#### [GOAL OF THE EXERCISE]
Leave out the pictures, and print exactly the lines from the one holding "Tijdens de kennismakingsmassage" through the last line of the material.

#### [THE DATA]

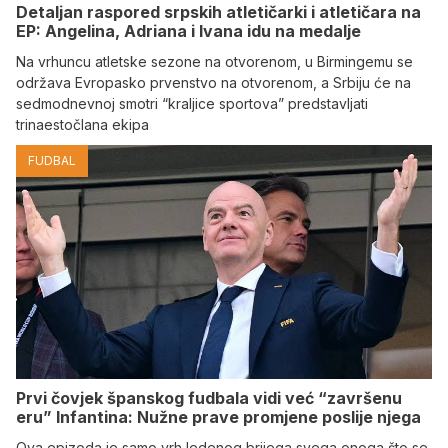
Detaljan raspored srpskih atletičarki i atletičara na
EP: Angelina, Adriana i Ivana idu na medalje
Na vrhuncu atletske sezone na otvorenom, u Birmingemu se
održava Evropasko prvenstvo na otvorenom, a Srbiju će na
sedmodnevnoj smotri “kraljice sportova” predstavljati
trinaestočlana ekipa
FUDBAL
Prvi čovjek španskog fudbala vidi već “završenu
eru” Infantina: Nužne prave promjene poslije njega
Ova epizoda je samo vrh ledenog brijega svega onoga što se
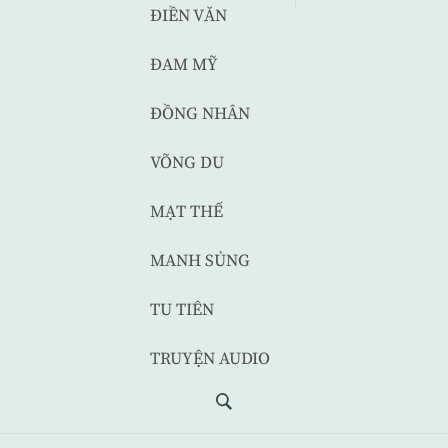
ĐIỀN VĂN
ĐAM MỸ
ĐỒNG NHÂN
VÕNG DU
MẠT THẾ
MANH SỦNG
TU TIÊN
TRUYỆN AUDIO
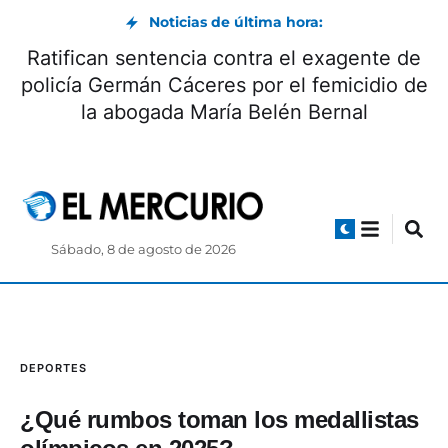
Noticias de última hora:
Ratifican sentencia contra el exagente de
policía Germán Cáceres por el femicidio de
la abogada María Belén Bernal
Sábado, 8 de agosto de 2026
DEPORTES
¿Qué rumbos toman los medallistas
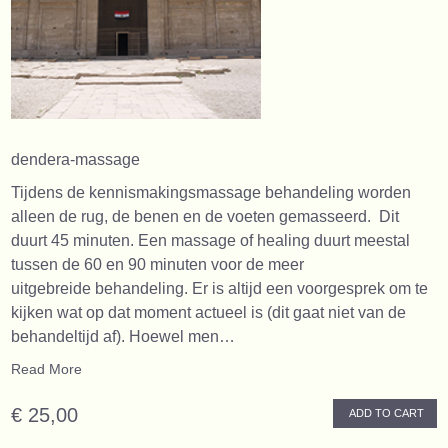
dendera-massage
Tijdens de kennismakingsmassage behandeling worden
alleen de rug, de benen en de voeten gemasseerd. Dit
duurt 45 minuten. Een massage of healing duurt meestal
tussen de 60 en 90 minuten voor de meer
uitgebreide behandeling. Er is altijd een voorgesprek om te
kijken wat op dat moment actueel is (dit gaat niet van de
behandeltijd af). Hoewel men…
Read More
€ 25,00
ADD TO CART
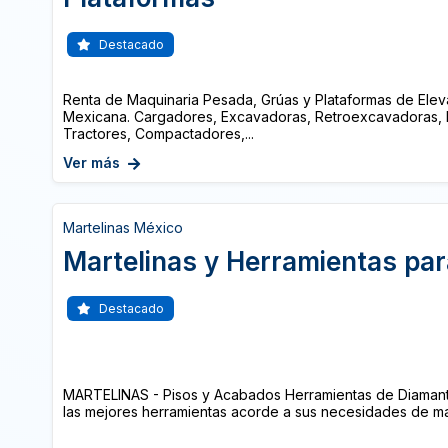
Destacado
Renta de Maquinaria Pesada, Grúas y Plataformas de Elev
Mexicana. Cargadores, Excavadoras, Retroexcavadoras,
Tractores, Compactadores,...
Ver más
Martelinas México
Martelinas y Herramientas par
Destacado
MARTELINAS - Pisos y Acabados Herramientas de Diama
las mejores herramientas acorde a sus necesidades de mar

#### [TASK OUTPUT]
Tijdens de kennismakingsmassage behandeling worden
alleen de rug, de benen en de voeten gemasseerd. Dit
duurt 45 minuten. Een massage of healing duurt meestal
tussen de 60 en 90 minuten voor de meer
uitgebreide behandeling. Er is altijd een voorgesprek om te
kijken wat op dat moment actueel is (dit gaat niet van de
behandeltijd af). Hoewel men…
Read More
€ 25,00
ADD TO CART
Destacado
Renta de Maquinaria Pesada, Grúas y Plataformas de Elev
Mexicana. Cargadores, Excavadoras, Retroexcavadoras,
Tractores, Compactadores,...
Ver más
Martelinas México
Martelinas y Herramientas par
Destacado
MARTELINAS - Pisos y Acabados Herramientas de Diama
las mejores herramientas acorde a sus necesidades de mar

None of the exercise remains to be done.